How do you get back on track after a vacation or injury, or just when you fall behind on your goals?

I don’t have to get back on track after vacation. I love to train so for me going on vacation is an opportunity to advance fitness. I don’t enjoy eating junk either so eating healthy on vacation is a no brainer too.As far as reaching goals, I find it is important to be realistic. For example; right now my schedule is crazy. My kids are in school along with about six separate extra-curricular activities. I work a 40-hour job in addition to running Spinning® trainings on weekends. I am also working on becoming Wellcoaches®-certified and I just agreed to this writing project (which probably certifies me as crazy).So right now, my goal is to keep a moderate level of fitness and to use workouts as an opportunity to do something for myself. I have also had to get really creative with how to fit it in. I try to power walk 2 miles every day at lunch. I never considered walking a workout for me, but it helps to break up the day and during the week this gives me an extra 10 miles of training. My kids spend a total of 2½ hours practicing for swim team for 3 days a week, so I water jog for an hour during that practice. Completing Spinning® classes during training is a given. I have one day off from work each week so I make sure to fit in a long run (more than 10 miles).

How do you motivate yourself when you are having a difficult day, or don’t feel like getting in the saddle?

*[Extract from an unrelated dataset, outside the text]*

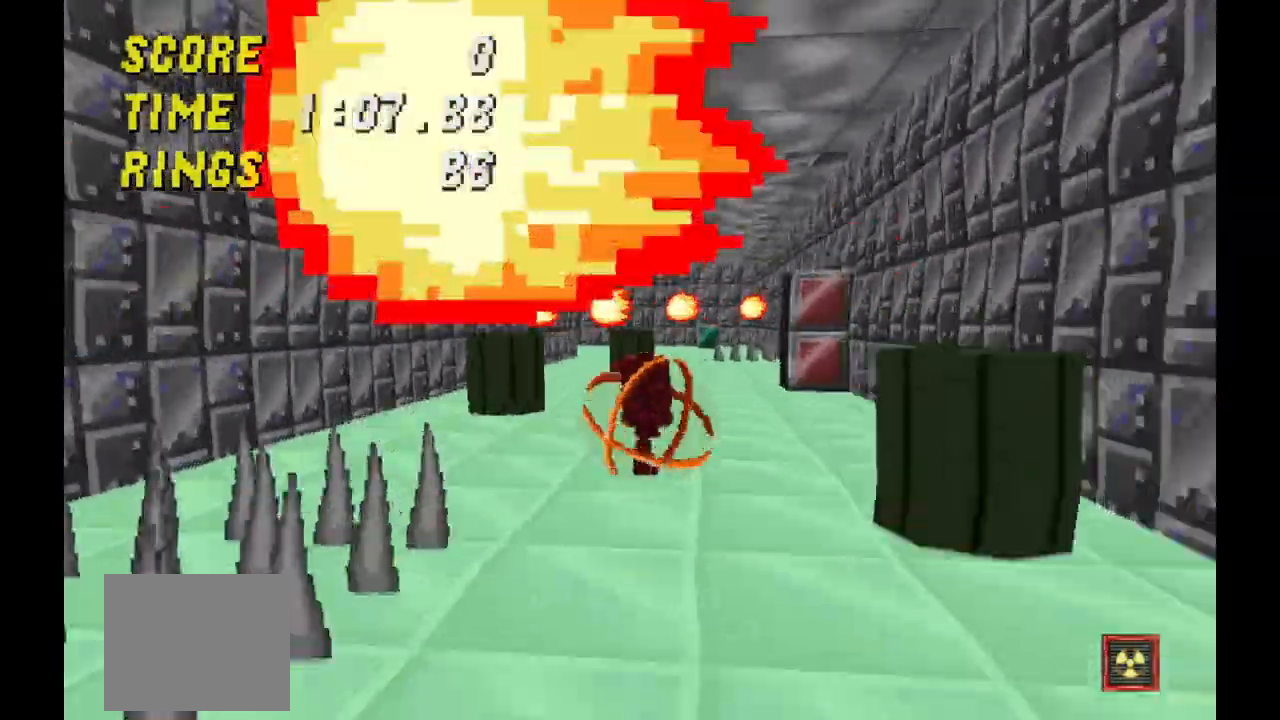
{"keys": [], "events": []}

I never “don’t feel” like working out. I take 1–2 days off or recovery days/week. If I have more energy, I’ll choose a higher intensity ride or something that includes higher impact like running or plyometrics. If my energy is lower or I feel tired, I’ll choose to water jog, bike or stair climb at an easy pace.  If I’m really short on time, I choose lifting because it I have only 15–30 minutes, I feel I can get more out of lifting in that time.My favorite time to teach a Spinning class is at 5:30 PM. Most of the students were not in a rush so I could add a half hour to the ride or give them an ab workout after we got off the bike.My favorite thing about my job as a Spinning® instructor is sharing the sport of cycling and giving everyone I train, the tools necessary to become amazing and effective instructors.A perfect day for me is a day that includes three of my favorites: an epic workout with my husband, kids or friends, a nap, and going out to a dance party (preferably with lots of 70s and 80s music).In my gym bag you’ll find three different pairs of sneakers and outfits so that I am equipped for whatever I am in the mood for that day.The number one thing on my bucket list is to meet John Travolta and see Madonna in concert (more on the retro theme).When I’m not teaching, you can find me probably somewhere in Berkshire County either “sharing the joy of wellness” or at one of my kids’ multiple extracurricular activities.